The talks begin a day after President Cyril Ramaphosa said banks are exempt from antitrust rules to coordinate their response. The country is taking steps to manage the impact of the outbreak and will shut down most economic activity from midnight Thursday.
The president also announced other measures such as a four-month tax subsidy for low-income workers, and the establishment of a solidarity fund that will enable businesses and individuals to contribute money to assist the response effort. Financial services are among the essential functions that will continue operating.
Across the industry there is “broad agreement that we are all going to try and do our absolute best to keep people employed,” said Wainwright, who was working from home. “Where companies are good companies and in good standing with their banks, I am sure the banks are going to be quite lenient.”
Investec Bank expects to have a maximum of 10% of staff working from its premises during the lock-down period, Wainwright said. The Johannesburg-based lender will also continue speaking to distressed clients to offer bespoke solutions.
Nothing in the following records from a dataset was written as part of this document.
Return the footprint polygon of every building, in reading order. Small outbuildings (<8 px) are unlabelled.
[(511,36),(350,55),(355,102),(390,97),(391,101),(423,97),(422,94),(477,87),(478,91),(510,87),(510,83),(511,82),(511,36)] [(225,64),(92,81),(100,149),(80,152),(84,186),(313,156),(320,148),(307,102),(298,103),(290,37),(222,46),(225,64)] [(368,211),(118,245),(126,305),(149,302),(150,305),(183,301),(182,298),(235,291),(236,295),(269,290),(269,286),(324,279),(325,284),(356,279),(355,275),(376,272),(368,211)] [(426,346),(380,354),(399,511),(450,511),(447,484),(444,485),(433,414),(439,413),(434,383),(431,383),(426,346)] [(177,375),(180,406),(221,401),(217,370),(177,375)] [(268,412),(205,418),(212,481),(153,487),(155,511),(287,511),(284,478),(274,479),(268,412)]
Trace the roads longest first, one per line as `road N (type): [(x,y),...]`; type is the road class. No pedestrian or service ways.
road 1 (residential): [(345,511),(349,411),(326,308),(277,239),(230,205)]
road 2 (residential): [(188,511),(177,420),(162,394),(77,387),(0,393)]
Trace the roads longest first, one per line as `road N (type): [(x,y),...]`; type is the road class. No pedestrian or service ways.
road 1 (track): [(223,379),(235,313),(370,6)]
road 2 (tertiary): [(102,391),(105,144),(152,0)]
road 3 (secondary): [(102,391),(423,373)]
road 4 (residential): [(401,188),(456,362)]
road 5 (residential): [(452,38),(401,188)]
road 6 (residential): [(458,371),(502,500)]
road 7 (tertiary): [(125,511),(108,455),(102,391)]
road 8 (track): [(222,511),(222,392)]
Other banks, including Absa Group Ltd., Capitec Bank Holdings Ltd. and FirstRand Ltd., have also invited customers to reach out proactively and ask for help. Standard Bank Group Ltd. has offered small businesses and students a three-month payment holiday.
Nedbank Group Ltd. CEO Mike Brown said on Monday that the South African banking system remains sound and that lenders would continue to engage the government on potential interventions.
But South Africa’s weak fiscal position means that instead of immediately launching into a full stimulus package, the government could “wait to see how this pans out over the coming days and weeks,” Investec’s Wainwright said. “They will keep their powder dry.”